Youngkin released two ads right after McAuliffe’s win that’ll run on TV and digital starting Wednesday.
“For too long we’ve been told there’s only way to do things in Richmond, the same politicians taking us in the wrong direction,” one ad says.
The other ad uses Carroll Foy’s criticisms of McAuliffe on the debate stage and in interviews. Carroll Foy has said she’d support the nominee and would work “tooth and nail to help the nominee beat Mr. Youngkin,” according to The Wall Street Journal.
“”The stench of corruption follows McAuliffe wherever he goes, and voters across the Commonwealth are looking for fresh leadership after nearly a decade of failures from the McAuliffe-Northam regime,” said Republican Governors Association Executive Director Dave Rexrode in a statement after McAuliffe’s win.
Dr.
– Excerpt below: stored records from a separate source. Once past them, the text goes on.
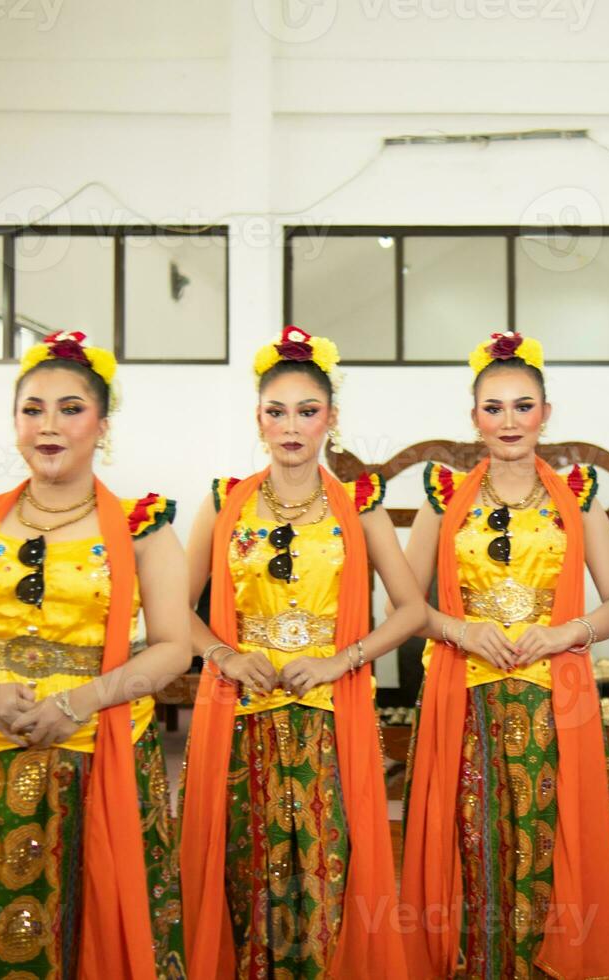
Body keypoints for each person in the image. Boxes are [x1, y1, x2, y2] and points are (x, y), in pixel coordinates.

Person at [0, 330, 190, 978]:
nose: (48, 425)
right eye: (32, 409)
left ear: (102, 425)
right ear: (14, 423)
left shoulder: (145, 525)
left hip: (100, 754)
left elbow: (173, 648)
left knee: (98, 927)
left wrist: (82, 700)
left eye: (69, 408)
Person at [179, 326, 424, 978]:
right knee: (244, 864)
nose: (291, 427)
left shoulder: (360, 504)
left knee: (327, 867)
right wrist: (225, 656)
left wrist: (341, 659)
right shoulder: (222, 501)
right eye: (276, 412)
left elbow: (412, 610)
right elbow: (174, 607)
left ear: (332, 420)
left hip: (329, 712)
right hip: (241, 710)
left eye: (307, 412)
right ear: (258, 419)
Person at [400, 330, 609, 979]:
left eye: (523, 405)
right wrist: (459, 629)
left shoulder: (577, 495)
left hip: (552, 700)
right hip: (464, 697)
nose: (509, 421)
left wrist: (563, 635)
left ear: (546, 413)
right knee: (470, 842)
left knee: (545, 845)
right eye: (494, 407)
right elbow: (404, 606)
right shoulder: (444, 496)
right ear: (474, 416)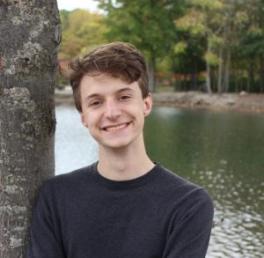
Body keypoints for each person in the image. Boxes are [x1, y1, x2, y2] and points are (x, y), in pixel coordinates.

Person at [27, 42, 214, 258]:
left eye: (124, 97)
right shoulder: (55, 197)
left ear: (146, 104)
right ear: (84, 118)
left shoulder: (188, 205)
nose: (112, 112)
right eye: (96, 102)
Quentin Kidd, the dean of Arts and Sciences at Christopher Newport University, said Youngkin is going to try and run toward a more moderate Republican lane, after appealing to the GOP base during their convention season on issues like Mr. Trump’s baseless claims of voter fraud.
“He is going to run, as far as I can tell, as a very friendly, acceptable, kind of business oriented candidate to suburban voters. He is going to run kind of like Terry McAuliffe is going to run,” Kidd told CBS News before election day.